Study Areas

Biospec has two study sites: a "dehesa" (Holm oak wooded grassland) and a rice paddy. They have different vegetation structures, different seasonal patterns for both carbon dioxide and water vapour fluxes, and very wide amplitude of carbon exchange rates.

The Biospec main study site is located in Las Majadas del Tietar, in the Province of Cáceres, where CEAM is operating a flux tower since May 2003. The natural vegetation type corresponds to the Pyro bourgeaneae – Querceto rotundifoliae quercetum mesomediterranean series (Rivas-Martínez, 1987), which has been transformed into a wooded (Holm oak) grassland  (herbaceous species) containing some shrub species (Cistus ladanifer, Lavandula pedunculata and Ulex europaeus). Natural regrowth is good and land management is focused on grazing. Lixisols (non-limestone Miocene substrates) are predominant and soil depth is over 80 cm. Tree density is of about 20 per hectare, with an average height of 8m and an average DBH of 400mm.

 

   

View Larger Map

Meteorological daily data for Majadas area are available at AEMET (Agencia Estatal de Meteorología).

Near real time data is available through  the IMECC Terrestrial Carbon Data Center , which provides highly standardized and quality controlled carbon, water and energy fluxes measurements from eddy covariance sites. Majadas area counts on daily images  from a webcam located on the flux tower.

Additional measurements during specific periods will be taken in an agricultural area in Sueca in the Province of Valencia, where CEAM has another flux tower. The tower is within the boundary of Albufera de Valencia Natural Park, on the marshland used for rice paddy fields (Oryza sativa). Therefore, this is a monoculture type of agricultural ecosystem used for crop management. From January to April paddy fields, which remain dry, are ploughed.

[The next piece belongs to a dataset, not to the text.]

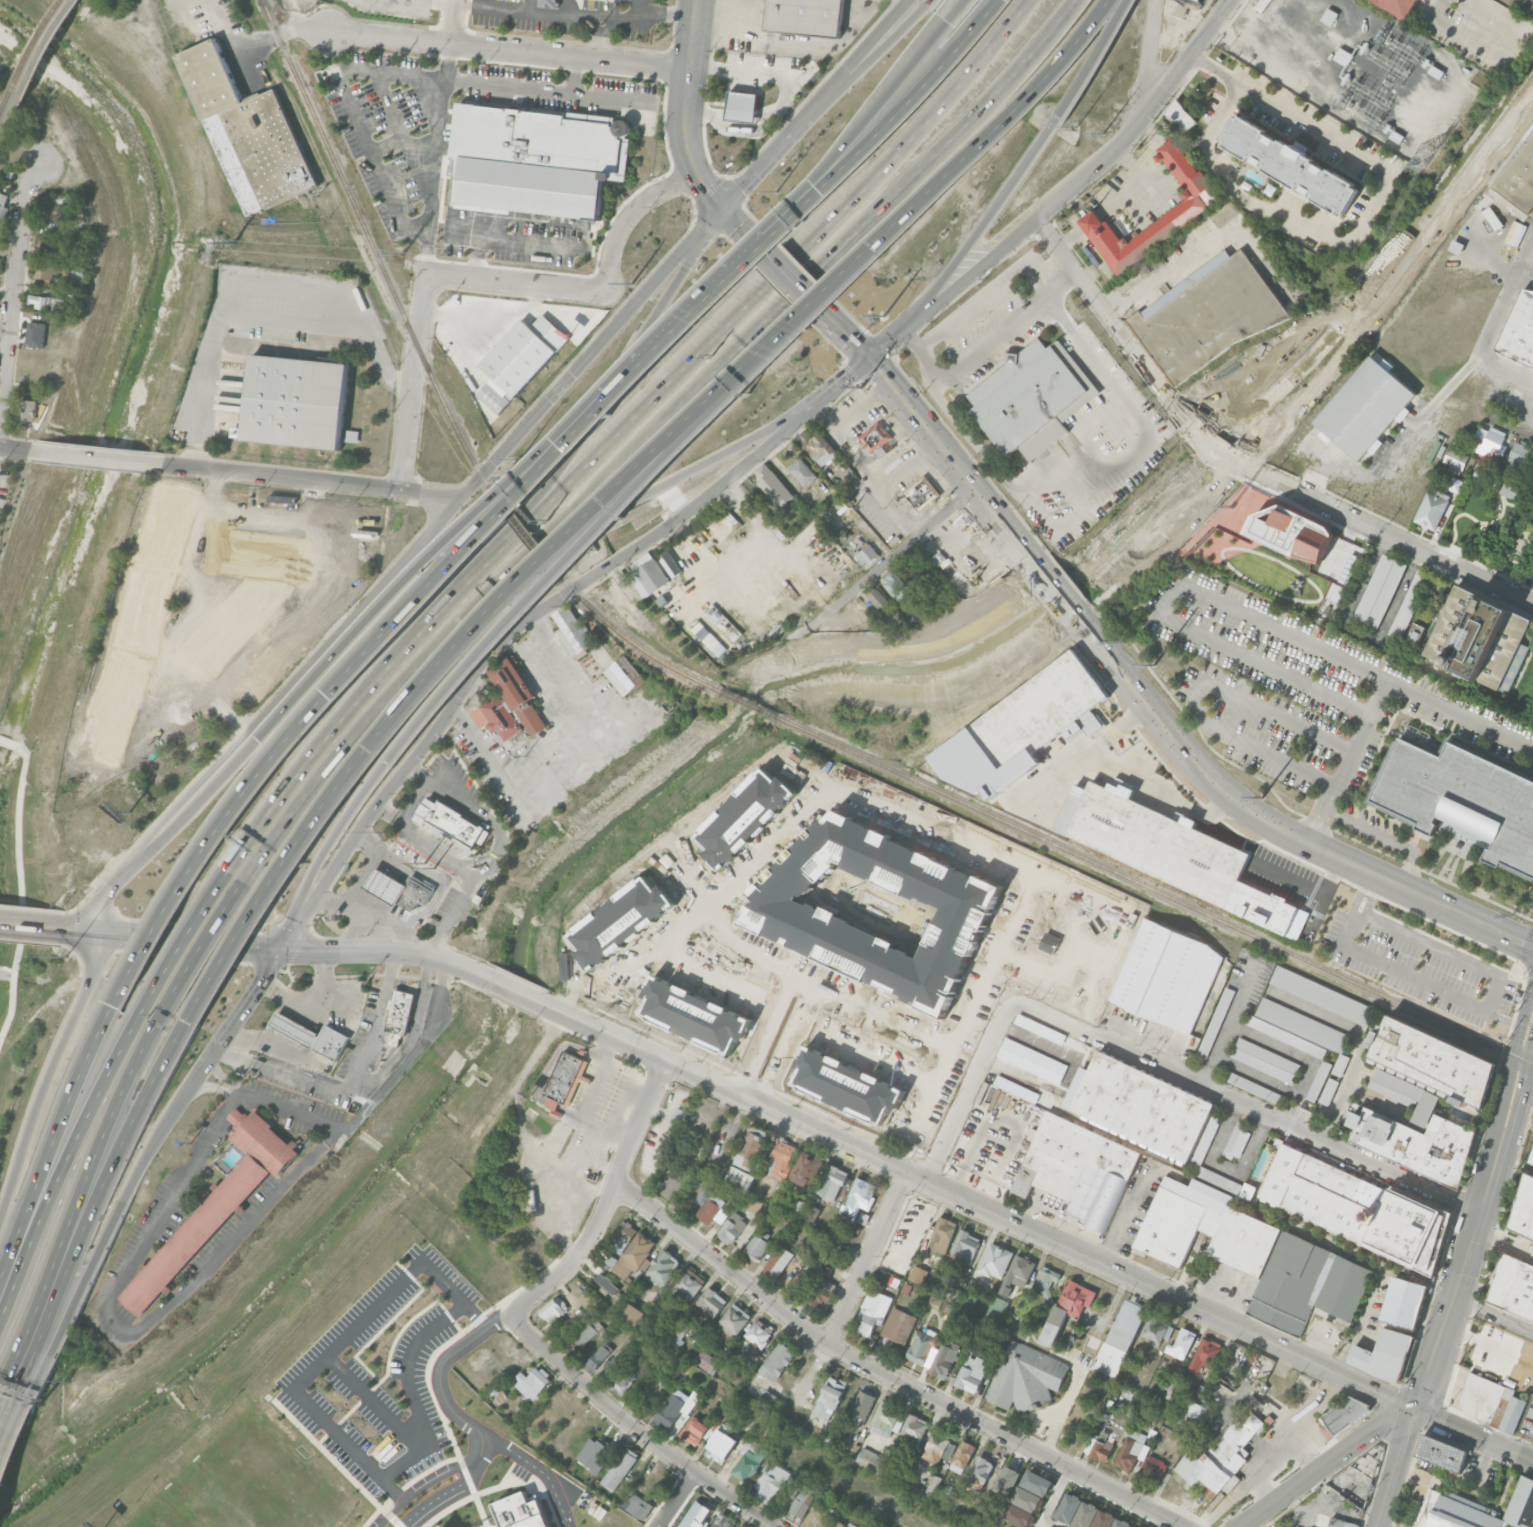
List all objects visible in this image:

In May they are flooded and sown, and in August the fields are dried up again and then harvested around mid September, after which they are flooded again around November. The tower is on a "tancat" (or paddy enclosure around the Albufera lagoon) and its flood level is determined by the water level in the lagoon. Paddy fields are flooded by rising the lagoon’s water level alter closing the floodgates, whereas drainage is carried out using engines.

 

   

View Larger Map

Meteorological daily data for Sueca area are available at CEAMET (Fundación CEAM).